INPUT MATERIAL:

'''

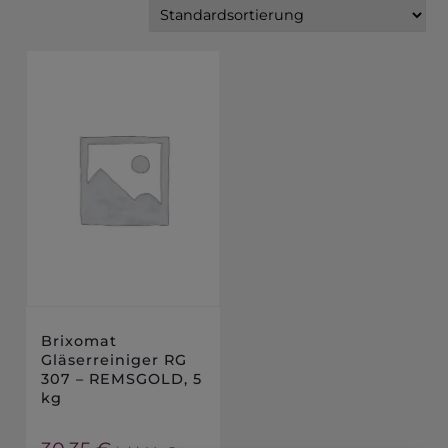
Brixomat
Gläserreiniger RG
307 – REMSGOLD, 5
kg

'''
'''

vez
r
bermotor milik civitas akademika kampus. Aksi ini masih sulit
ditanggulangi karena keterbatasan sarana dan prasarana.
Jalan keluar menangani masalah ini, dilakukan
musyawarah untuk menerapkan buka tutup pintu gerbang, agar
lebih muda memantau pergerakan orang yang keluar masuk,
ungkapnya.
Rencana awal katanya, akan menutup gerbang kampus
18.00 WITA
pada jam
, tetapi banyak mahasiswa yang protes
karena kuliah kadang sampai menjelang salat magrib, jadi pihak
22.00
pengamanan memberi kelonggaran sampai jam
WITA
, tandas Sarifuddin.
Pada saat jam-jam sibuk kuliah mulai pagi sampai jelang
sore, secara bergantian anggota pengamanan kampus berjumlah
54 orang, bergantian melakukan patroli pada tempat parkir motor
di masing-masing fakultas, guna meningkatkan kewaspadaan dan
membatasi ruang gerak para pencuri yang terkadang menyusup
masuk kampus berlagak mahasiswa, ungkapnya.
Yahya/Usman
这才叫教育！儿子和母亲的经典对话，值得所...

'''
'''

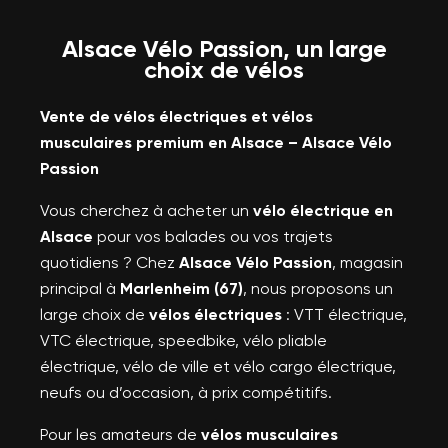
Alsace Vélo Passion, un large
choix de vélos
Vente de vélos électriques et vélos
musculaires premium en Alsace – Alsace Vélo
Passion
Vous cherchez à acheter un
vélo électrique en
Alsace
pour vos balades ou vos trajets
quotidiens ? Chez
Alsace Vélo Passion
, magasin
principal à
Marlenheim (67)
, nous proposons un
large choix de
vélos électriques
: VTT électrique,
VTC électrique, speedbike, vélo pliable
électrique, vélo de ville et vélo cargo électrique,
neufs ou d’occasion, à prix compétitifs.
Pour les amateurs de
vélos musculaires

'''

TASK OBJECTIVE: Determine how many lines in the data above contain the string "musculaires". Give nothing except the number.

TASK ANSWER: 2